Extracted records
────────────────

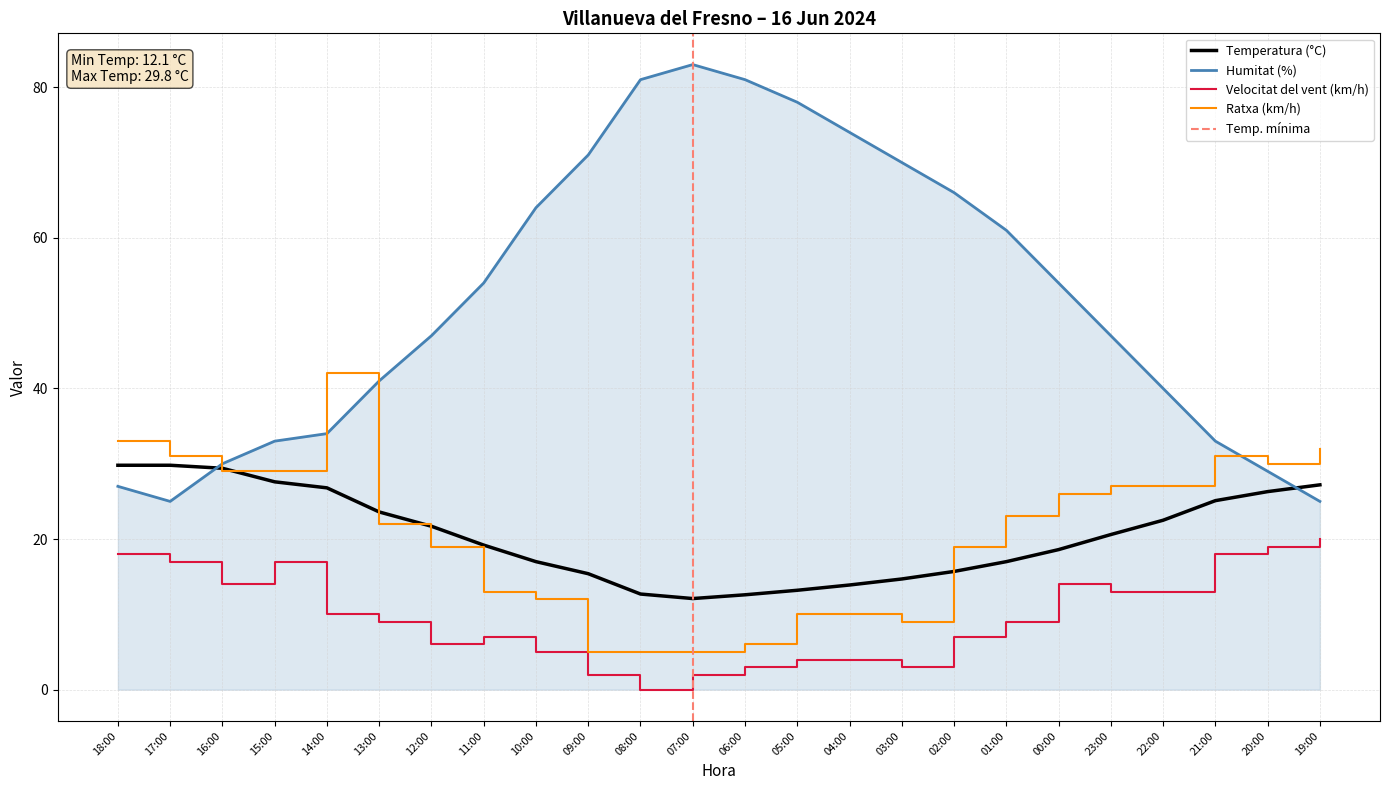

Reading left to right, extract all data points from this chart.

Temperatura (°C): 18:00=29.8	17:00=29.8	16:00=29.4	15:00=27.6	14:00=26.8	13:00=23.6	12:00=21.7	11:00=19.2	10:00=17.0	09:00=15.4	08:00=12.7	07:00=12.1	06:00=12.6	05:00=13.2	04:00=13.9	03:00=14.7	02:00=15.7	01:00=17.0	00:00=18.6	23:00=20.6	22:00=22.5	21:00=25.1	20:00=26.3	19:00=27.2
Humitat (%): 18:00=27.0	17:00=25.0	16:00=30.0	15:00=33.0	14:00=34.0	13:00=41.0	12:00=47.0	11:00=54.0	10:00=64.0	09:00=71.0	08:00=81.0	07:00=83.0	06:00=81.0	05:00=78.0	04:00=74.0	03:00=70.0	02:00=66.0	01:00=61.0	00:00=54.0	23:00=47.0	22:00=40.0	21:00=33.0	20:00=29.0	19:00=25.0
Velocitat del vent (km/h): 18:00=18.0	17:00=17.0	16:00=14.0	15:00=17.0	14:00=10.0	13:00=9.0	12:00=6.0	11:00=7.0	10:00=5.0	09:00=2.0	08:00=0.0	07:00=2.0	06:00=3.0	05:00=4.0	04:00=4.0	03:00=3.0	02:00=7.0	01:00=9.0	00:00=14.0	23:00=13.0	22:00=13.0	21:00=18.0	20:00=19.0	19:00=20.0
Ratxa (km/h): 18:00=33.0	17:00=31.0	16:00=29.0	15:00=29.0	14:00=42.0	13:00=22.0	12:00=19.0	11:00=13.0	10:00=12.0	09:00=5.0	08:00=5.0	07:00=5.0	06:00=6.0	05:00=10.0	04:00=10.0	03:00=9.0	02:00=19.0	01:00=23.0	00:00=26.0	23:00=27.0	22:00=27.0	21:00=31.0	20:00=30.0	19:00=32.0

────────────────

> _Task description_: Present each line of the listing above as a Markdown table with the columns "Row" and "Line," numbering the rows in order and skipping blank lines. Omit the picture from your table.

> _Output of the exercise_:
| Row | Line |
|---|---|
| 1 | Reading left to right, extract all data points from this chart. |
| 2 | Temperatura (°C): 18:00=29.8	17:00=29.8	16:00=29.4	15:00=27.6	14:00=26.8	13:00=23.6	12:00=21.7	11:00=19.2	10:00=17.0	09:00=15.4	08:00=12.7	07:00=12.1	06:00=12.6	05:00=13.2	04:00=13.9	03:00=14.7	02:00=15.7	01:00=17.0	00:00=18.6	23:00=20.6	22:00=22.5	21:00=25.1	20:00=26.3	19:00=27.2 |
| 3 | Humitat (%): 18:00=27.0	17:00=25.0	16:00=30.0	15:00=33.0	14:00=34.0	13:00=41.0	12:00=47.0	11:00=54.0	10:00=64.0	09:00=71.0	08:00=81.0	07:00=83.0	06:00=81.0	05:00=78.0	04:00=74.0	03:00=70.0	02:00=66.0	01:00=61.0	00:00=54.0	23:00=47.0	22:00=40.0	21:00=33.0	20:00=29.0	19:00=25.0 |
| 4 | Velocitat del vent (km/h): 18:00=18.0	17:00=17.0	16:00=14.0	15:00=17.0	14:00=10.0	13:00=9.0	12:00=6.0	11:00=7.0	10:00=5.0	09:00=2.0	08:00=0.0	07:00=2.0	06:00=3.0	05:00=4.0	04:00=4.0	03:00=3.0	02:00=7.0	01:00=9.0	00:00=14.0	23:00=13.0	22:00=13.0	21:00=18.0	20:00=19.0	19:00=20.0 |
| 5 | Ratxa (km/h): 18:00=33.0	17:00=31.0	16:00=29.0	15:00=29.0	14:00=42.0	13:00=22.0	12:00=19.0	11:00=13.0	10:00=12.0	09:00=5.0	08:00=5.0	07:00=5.0	06:00=6.0	05:00=10.0	04:00=10.0	03:00=9.0	02:00=19.0	01:00=23.0	00:00=26.0	23:00=27.0	22:00=27.0	21:00=31.0	20:00=30.0	19:00=32.0 |